BEGIN Extracted data
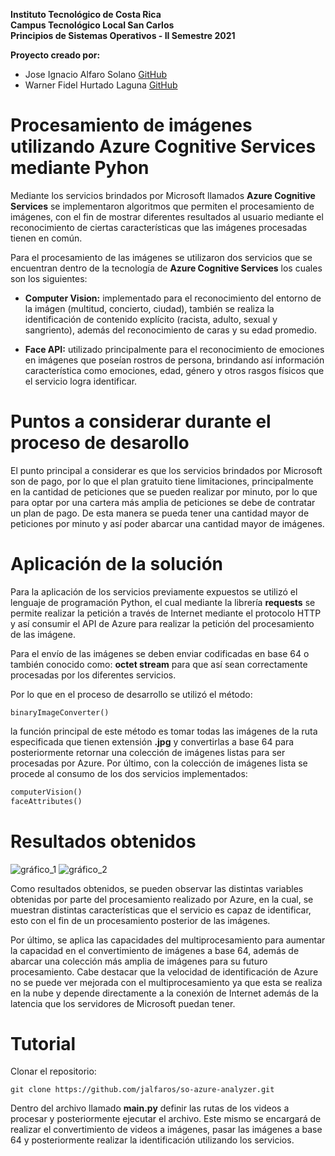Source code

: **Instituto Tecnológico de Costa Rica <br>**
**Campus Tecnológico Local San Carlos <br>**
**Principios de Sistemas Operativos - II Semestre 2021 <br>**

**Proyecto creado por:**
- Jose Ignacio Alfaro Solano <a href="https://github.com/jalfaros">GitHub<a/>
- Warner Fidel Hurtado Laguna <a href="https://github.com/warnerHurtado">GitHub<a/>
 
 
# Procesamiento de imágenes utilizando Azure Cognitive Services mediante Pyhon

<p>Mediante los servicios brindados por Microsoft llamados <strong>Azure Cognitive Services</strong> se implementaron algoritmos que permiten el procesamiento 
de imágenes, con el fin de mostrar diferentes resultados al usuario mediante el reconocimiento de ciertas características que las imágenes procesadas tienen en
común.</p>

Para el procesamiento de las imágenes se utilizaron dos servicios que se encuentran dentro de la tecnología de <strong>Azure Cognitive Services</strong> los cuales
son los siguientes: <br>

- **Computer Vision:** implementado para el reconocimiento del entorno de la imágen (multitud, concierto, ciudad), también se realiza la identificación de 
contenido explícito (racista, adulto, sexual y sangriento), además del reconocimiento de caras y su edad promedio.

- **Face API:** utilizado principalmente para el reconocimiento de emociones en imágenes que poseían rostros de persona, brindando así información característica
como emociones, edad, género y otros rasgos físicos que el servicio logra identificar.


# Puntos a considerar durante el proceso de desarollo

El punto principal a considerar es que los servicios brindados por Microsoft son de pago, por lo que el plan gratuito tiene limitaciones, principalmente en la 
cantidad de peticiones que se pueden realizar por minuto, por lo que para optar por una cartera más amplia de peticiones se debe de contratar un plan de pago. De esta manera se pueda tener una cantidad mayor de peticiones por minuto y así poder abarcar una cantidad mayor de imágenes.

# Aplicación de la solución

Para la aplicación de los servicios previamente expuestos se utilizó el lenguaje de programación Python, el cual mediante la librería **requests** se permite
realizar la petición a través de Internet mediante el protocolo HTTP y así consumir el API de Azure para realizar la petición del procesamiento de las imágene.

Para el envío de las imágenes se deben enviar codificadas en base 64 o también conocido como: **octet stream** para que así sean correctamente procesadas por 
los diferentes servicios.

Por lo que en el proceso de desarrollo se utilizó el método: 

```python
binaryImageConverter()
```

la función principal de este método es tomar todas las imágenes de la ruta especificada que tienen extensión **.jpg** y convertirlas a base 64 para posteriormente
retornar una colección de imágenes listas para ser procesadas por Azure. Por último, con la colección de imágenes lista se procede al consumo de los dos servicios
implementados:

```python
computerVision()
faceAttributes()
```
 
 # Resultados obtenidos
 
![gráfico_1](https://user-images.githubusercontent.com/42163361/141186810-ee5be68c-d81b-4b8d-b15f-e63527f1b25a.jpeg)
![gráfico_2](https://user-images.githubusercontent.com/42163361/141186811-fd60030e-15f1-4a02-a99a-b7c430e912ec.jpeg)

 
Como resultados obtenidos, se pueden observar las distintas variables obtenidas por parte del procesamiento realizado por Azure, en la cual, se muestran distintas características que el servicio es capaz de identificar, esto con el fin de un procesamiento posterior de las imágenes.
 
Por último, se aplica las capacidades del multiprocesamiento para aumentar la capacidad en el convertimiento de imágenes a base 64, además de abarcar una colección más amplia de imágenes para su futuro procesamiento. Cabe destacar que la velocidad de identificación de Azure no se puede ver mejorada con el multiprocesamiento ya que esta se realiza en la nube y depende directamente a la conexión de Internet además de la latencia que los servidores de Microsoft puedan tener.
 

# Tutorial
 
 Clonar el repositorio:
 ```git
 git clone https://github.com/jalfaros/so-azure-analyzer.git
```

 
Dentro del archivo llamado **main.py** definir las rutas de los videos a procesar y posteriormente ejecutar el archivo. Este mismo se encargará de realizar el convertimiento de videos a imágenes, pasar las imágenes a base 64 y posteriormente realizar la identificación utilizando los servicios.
END Extracted data
BEGIN Extracted data
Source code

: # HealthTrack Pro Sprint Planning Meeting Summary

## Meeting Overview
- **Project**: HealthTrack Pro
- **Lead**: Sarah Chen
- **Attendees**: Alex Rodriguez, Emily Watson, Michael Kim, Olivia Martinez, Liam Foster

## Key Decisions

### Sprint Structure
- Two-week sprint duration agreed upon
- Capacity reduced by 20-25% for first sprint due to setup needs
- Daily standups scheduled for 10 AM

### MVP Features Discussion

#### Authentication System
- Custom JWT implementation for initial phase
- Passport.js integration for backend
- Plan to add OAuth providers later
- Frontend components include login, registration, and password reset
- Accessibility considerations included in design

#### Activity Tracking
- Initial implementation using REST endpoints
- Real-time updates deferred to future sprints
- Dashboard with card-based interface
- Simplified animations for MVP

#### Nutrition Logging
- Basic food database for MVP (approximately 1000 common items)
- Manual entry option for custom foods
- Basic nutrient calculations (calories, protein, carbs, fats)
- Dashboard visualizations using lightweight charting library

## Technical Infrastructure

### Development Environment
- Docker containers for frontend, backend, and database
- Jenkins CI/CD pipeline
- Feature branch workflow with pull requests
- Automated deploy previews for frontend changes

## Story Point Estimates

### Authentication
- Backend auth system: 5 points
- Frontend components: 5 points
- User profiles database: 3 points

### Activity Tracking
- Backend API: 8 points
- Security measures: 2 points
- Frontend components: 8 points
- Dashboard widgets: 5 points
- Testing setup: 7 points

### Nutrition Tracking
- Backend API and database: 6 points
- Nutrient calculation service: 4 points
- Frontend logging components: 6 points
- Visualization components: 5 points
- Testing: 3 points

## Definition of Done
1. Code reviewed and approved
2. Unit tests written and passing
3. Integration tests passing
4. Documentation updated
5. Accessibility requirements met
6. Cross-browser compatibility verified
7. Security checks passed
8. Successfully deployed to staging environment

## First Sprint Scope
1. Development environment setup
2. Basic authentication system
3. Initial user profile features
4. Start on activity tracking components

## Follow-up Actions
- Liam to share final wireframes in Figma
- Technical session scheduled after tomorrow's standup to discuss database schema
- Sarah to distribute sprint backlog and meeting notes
END Extracted data
■ Exercise ■
Using only the entries above, output the line with "- Backend API and database: 6 points", the line with "- Sarah to distribute", and all lines between them, exactly as they stand.

■ Result of this exercise ■
- Backend API and database: 6 points
- Nutrient calculation service: 4 points
- Frontend logging components: 6 points
- Visualization components: 5 points
- Testing: 3 points

## Definition of Done
1. Code reviewed and approved
2. Unit tests written and passing
3. Integration tests passing
4. Documentation updated
5. Accessibility requirements met
6. Cross-browser compatibility verified
7. Security checks passed
8. Successfully deployed to staging environment

## First Sprint Scope
1. Development environment setup
2. Basic authentication system
3. Initial user profile features
4. Start on activity tracking components

## Follow-up Actions
- Liam to share final wireframes in Figma
- Technical session scheduled after tomorrow's standup to discuss database schema
- Sarah to distribute sprint backlog and meeting notes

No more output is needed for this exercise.